──────── Information supplied

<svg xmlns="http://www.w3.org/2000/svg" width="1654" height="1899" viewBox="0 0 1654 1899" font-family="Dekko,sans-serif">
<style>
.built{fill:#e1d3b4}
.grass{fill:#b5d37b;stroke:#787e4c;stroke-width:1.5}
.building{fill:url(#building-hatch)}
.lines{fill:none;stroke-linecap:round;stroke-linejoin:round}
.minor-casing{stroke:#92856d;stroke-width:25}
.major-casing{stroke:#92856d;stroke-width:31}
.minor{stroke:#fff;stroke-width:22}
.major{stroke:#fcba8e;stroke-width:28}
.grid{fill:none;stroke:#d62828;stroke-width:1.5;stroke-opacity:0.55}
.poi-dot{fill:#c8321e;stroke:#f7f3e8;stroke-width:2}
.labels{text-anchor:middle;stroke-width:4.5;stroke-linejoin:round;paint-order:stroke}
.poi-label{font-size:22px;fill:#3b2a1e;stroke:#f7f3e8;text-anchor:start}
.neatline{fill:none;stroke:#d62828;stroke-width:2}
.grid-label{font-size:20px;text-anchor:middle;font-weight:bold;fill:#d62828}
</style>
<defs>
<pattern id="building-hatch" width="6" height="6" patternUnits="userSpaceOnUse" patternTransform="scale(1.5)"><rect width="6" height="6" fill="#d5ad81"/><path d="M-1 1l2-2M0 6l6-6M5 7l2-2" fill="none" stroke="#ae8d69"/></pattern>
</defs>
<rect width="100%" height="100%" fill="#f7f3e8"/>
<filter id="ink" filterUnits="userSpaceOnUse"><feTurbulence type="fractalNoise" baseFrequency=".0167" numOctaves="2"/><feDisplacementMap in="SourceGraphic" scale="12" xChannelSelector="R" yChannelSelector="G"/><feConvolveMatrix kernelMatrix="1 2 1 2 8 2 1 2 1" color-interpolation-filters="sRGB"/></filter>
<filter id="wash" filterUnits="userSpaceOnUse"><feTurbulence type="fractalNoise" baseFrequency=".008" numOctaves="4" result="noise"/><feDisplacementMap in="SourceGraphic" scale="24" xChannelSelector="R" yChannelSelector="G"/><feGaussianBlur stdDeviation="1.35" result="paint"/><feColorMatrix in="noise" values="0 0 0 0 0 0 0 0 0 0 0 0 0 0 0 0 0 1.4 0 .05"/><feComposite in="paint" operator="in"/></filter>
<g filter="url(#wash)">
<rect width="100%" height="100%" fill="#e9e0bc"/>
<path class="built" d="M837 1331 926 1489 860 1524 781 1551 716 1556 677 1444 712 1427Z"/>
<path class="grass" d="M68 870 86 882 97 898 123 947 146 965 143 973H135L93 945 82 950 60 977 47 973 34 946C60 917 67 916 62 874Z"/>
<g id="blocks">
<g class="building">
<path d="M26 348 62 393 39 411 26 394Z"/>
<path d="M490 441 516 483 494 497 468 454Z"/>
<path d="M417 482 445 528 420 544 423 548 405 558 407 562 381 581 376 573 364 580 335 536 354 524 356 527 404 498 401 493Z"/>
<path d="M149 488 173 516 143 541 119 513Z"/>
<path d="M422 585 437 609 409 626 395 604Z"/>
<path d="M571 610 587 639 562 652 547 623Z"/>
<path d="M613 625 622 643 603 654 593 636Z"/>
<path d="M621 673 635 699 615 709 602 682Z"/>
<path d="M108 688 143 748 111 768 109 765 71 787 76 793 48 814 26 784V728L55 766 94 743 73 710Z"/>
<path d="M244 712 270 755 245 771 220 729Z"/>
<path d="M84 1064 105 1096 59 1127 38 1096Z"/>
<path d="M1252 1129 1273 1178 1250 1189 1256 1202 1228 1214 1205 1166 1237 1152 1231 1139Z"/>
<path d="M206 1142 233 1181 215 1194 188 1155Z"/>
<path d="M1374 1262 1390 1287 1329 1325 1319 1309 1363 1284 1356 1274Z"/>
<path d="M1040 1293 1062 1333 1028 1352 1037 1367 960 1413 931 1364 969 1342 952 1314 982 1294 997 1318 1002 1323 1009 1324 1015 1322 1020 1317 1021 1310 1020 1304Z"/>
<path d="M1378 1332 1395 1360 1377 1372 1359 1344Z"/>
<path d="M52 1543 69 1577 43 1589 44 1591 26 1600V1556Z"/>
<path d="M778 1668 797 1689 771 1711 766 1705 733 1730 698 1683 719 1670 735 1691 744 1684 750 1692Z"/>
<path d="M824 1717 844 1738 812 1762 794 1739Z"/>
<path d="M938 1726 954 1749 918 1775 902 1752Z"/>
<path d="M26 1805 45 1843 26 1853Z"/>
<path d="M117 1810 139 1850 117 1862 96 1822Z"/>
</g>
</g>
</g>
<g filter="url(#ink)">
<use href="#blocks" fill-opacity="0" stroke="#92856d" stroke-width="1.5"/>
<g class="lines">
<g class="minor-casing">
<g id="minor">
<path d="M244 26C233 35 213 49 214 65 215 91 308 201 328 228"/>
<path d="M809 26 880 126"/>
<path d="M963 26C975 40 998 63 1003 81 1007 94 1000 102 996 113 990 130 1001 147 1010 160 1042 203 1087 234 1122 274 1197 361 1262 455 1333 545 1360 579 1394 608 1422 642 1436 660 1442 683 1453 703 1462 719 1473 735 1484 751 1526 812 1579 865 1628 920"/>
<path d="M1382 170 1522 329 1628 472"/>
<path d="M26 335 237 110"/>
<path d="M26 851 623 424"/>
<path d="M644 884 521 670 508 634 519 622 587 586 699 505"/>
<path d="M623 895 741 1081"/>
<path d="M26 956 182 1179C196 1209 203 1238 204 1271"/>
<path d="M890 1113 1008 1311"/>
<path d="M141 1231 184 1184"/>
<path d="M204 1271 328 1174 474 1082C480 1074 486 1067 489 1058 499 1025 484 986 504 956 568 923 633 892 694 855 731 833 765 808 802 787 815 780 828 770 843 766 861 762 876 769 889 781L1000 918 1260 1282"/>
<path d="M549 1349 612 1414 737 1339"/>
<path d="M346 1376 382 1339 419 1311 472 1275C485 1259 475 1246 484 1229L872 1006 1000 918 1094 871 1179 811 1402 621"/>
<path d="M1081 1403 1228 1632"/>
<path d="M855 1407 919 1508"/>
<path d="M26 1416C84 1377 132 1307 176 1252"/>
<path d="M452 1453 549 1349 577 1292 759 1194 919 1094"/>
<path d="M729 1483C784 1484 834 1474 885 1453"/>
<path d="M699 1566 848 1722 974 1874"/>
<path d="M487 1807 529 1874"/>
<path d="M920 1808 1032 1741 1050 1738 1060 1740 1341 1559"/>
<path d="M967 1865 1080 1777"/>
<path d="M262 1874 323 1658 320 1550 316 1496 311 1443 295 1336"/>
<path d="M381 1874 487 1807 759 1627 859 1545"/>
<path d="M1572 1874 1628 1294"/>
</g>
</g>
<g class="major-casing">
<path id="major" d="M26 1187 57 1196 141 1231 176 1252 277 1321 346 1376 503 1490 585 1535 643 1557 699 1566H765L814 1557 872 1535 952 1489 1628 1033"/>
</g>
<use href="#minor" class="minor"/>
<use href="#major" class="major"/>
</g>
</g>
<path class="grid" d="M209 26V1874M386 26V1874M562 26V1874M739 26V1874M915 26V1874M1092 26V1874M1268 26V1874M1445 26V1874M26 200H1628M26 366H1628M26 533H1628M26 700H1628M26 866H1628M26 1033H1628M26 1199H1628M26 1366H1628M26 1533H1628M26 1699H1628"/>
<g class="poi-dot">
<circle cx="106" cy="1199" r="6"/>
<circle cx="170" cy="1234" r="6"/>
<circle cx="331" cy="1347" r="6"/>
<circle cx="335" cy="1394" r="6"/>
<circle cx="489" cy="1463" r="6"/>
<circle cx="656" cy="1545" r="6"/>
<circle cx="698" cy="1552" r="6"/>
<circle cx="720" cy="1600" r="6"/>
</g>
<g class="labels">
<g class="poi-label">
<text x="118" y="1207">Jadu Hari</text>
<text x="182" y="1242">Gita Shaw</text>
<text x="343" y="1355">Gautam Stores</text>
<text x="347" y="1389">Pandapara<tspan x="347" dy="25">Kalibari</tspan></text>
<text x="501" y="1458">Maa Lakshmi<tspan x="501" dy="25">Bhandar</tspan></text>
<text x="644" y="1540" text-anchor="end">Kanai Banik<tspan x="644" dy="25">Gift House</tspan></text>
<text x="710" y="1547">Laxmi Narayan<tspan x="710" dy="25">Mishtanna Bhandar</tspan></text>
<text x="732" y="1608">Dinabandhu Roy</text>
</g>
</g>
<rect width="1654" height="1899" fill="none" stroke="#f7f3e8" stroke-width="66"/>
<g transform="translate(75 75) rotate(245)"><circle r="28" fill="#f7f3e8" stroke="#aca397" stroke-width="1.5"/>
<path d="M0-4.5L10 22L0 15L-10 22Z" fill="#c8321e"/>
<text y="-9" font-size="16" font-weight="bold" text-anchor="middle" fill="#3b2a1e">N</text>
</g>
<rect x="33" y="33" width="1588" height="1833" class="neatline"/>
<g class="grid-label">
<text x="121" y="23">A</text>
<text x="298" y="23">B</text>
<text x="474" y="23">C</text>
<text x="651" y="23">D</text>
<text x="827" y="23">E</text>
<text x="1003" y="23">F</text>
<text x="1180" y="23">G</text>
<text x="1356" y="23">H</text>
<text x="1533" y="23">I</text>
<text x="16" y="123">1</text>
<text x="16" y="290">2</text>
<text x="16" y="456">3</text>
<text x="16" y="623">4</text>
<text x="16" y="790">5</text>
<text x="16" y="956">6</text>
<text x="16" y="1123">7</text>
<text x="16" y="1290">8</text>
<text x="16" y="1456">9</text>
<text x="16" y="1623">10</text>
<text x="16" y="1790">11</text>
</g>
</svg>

────────────────

Exercise requirements – Please copy each line of the records above that holds the word "fractalNoise".

Result –
<filter id="ink" filterUnits="userSpaceOnUse"><feTurbulence type="fractalNoise" baseFrequency=".0167" numOctaves="2"/><feDisplacementMap in="SourceGraphic" scale="12" xChannelSelector="R" yChannelSelector="G"/><feConvolveMatrix kernelMatrix="1 2 1 2 8 2 1 2 1" color-interpolation-filters="sRGB"/></filter>
<filter id="wash" filterUnits="userSpaceOnUse"><feTurbulence type="fractalNoise" baseFrequency=".008" numOctaves="4" result="noise"/><feDisplacementMap in="SourceGraphic" scale="24" xChannelSelector="R" yChannelSelector="G"/><feGaussianBlur stdDeviation="1.35" result="paint"/><feColorMatrix in="noise" values="0 0 0 0 0 0 0 0 0 0 0 0 0 0 0 0 0 1.4 0 .05"/><feComposite in="paint" operator="in"/></filter>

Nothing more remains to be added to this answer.